### Activity
Report how many lines of the listing contain the string "removed", with no other words.
[Start of Attachment]
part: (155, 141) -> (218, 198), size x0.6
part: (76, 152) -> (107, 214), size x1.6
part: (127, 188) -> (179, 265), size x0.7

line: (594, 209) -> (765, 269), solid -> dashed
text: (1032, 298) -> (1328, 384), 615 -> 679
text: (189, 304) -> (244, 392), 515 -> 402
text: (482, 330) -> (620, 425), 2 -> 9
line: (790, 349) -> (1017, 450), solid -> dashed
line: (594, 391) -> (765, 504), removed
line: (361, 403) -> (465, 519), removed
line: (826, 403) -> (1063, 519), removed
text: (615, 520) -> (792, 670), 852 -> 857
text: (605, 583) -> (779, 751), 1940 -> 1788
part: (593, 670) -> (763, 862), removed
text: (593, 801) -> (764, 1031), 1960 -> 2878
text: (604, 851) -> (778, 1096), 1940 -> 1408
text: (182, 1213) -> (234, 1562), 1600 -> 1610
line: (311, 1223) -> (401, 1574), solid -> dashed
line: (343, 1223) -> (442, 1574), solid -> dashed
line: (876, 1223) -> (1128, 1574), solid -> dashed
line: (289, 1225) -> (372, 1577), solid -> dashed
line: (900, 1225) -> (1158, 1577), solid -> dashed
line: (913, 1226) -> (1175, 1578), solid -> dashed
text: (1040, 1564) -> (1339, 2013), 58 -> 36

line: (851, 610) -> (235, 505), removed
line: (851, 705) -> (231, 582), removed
[End of Attachment]
### Exercise output
6